One final question, I have a friend who is sitting with two old systems she does not want to get rid of as she does not know how to wipe the hard drives. These are windows machines.

If I extract the hard drives and plug them into my Ununtu system, as I did with the mac HD will this work just as well? i.e. is there any difference in the effectiveness of this method because of the original OS that wrote the files on the HD? Or is this essentially OS neutral?

cheers

lykwydchykyn
July 21st, 2009, 10:23 PM
Thanks all, that worked. It took around 30 hours, but it worked.

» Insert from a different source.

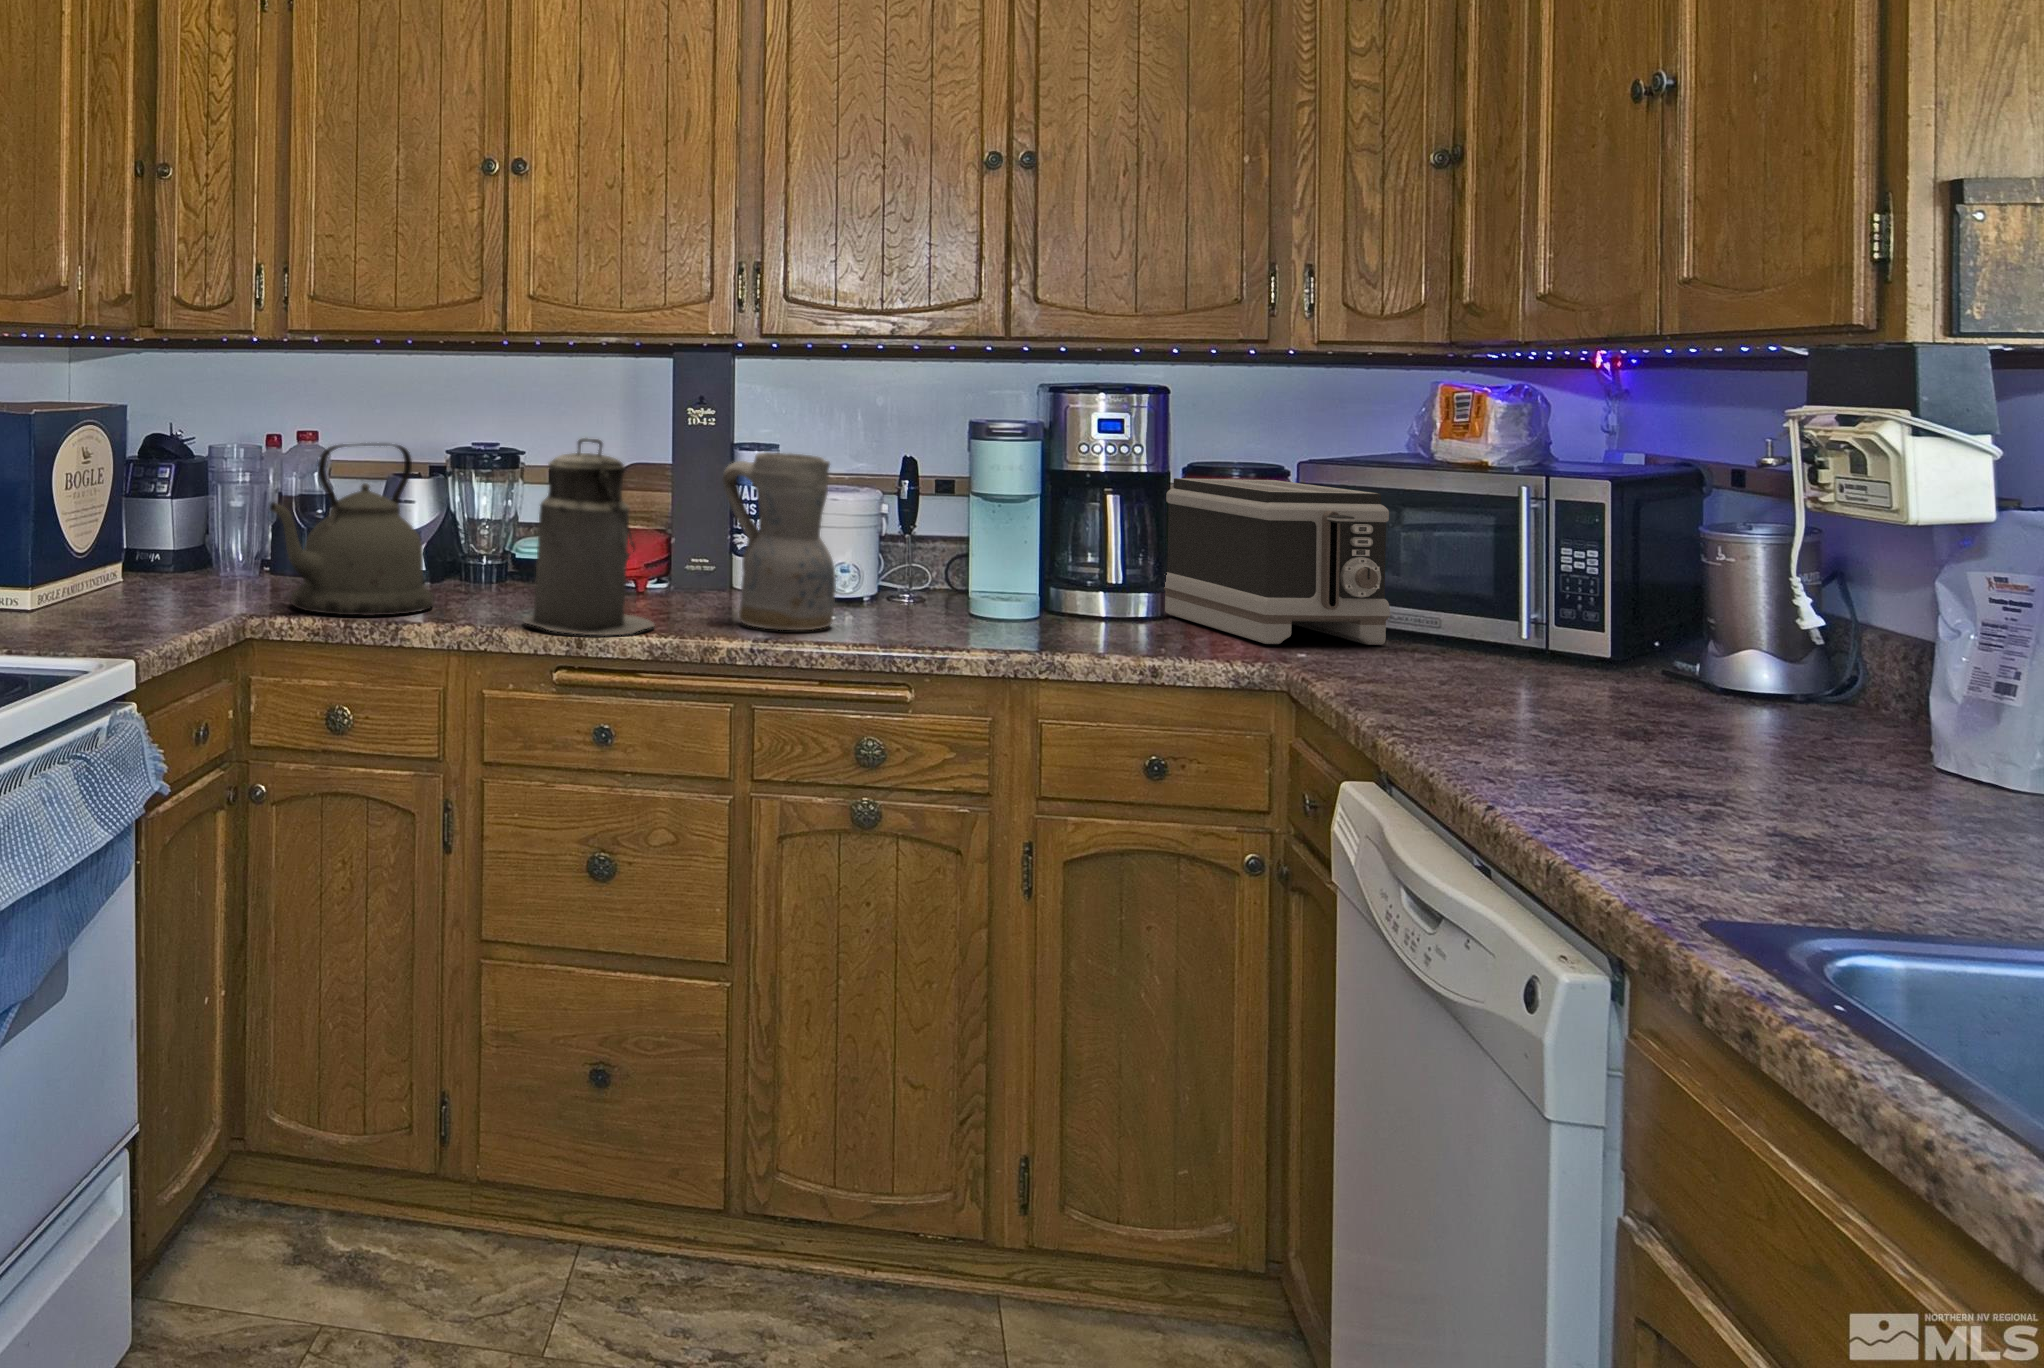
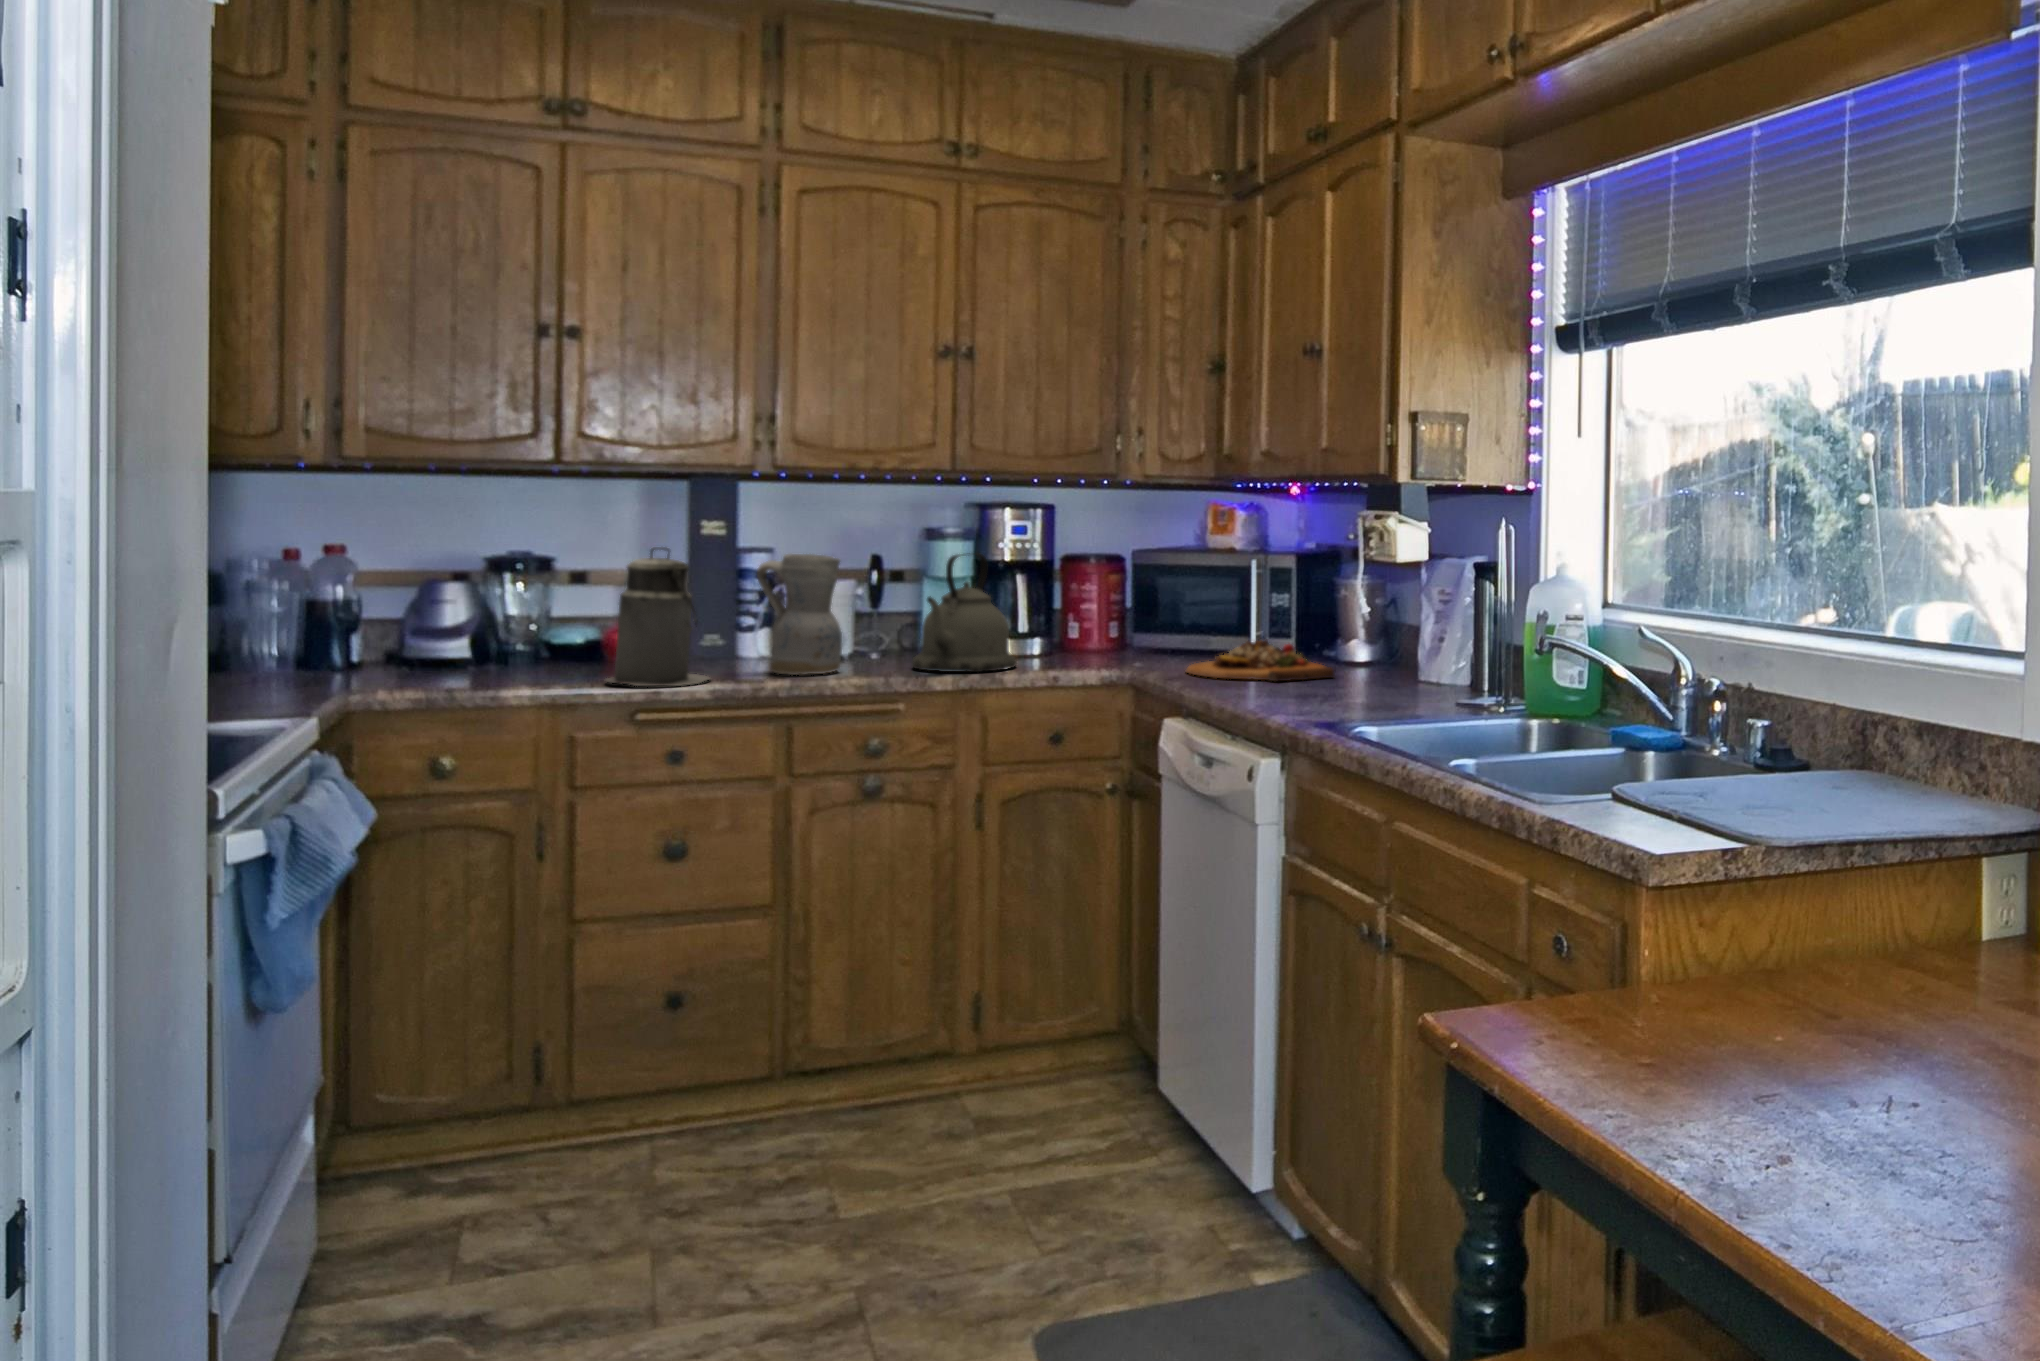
kettle: present [270,444,434,615] -> present [912,553,1017,672]
toaster: present [1163,478,1390,645] -> none [1050,563,1184,661]
cutting board: none [1391,629,1715,721] -> present [1186,641,1334,681]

One final question, I have a friend who is sitting with two old systems she does not want to get rid of as she does not know how to wipe the hard drives. These are windows machines.

If I extract the hard drives and plug them into my Ununtu system, as I did with the mac HD will this work just as well? i.e. is there any difference in the effectiveness of this method because of the original OS that wrote the files on the HD? Or is this essentially OS neutral?

cheers

It should be equally effective no matter what the original OS is, AFAIK. And you shouldn't need to go to the trouble of pulling the hard drives out, just boot up to the liveCD and run it. (or use DBAN, which is a bit faster because there's less overhead). shred is on the liveCD.

HermanAB
July 22nd, 2009, 12:30 AM
Howdy,

All the special software like dban and shred are quite redundant and not as good as the erase routine that is built into the disk drive controller of all modern drives. These special programs hark back to the days before the drive controllers had erase programs built in.

The advantage of the built-in erase, is that it can erase everything including bad sectors and the space between tracks. Dban et al cannot do that.

Here is a tool for Windoze to trigger the built-in erase function:
http://cmrr.ucsd.edu/people/Hughes/SecureErase.shtml

The Linux version is contained in 'hdparm'.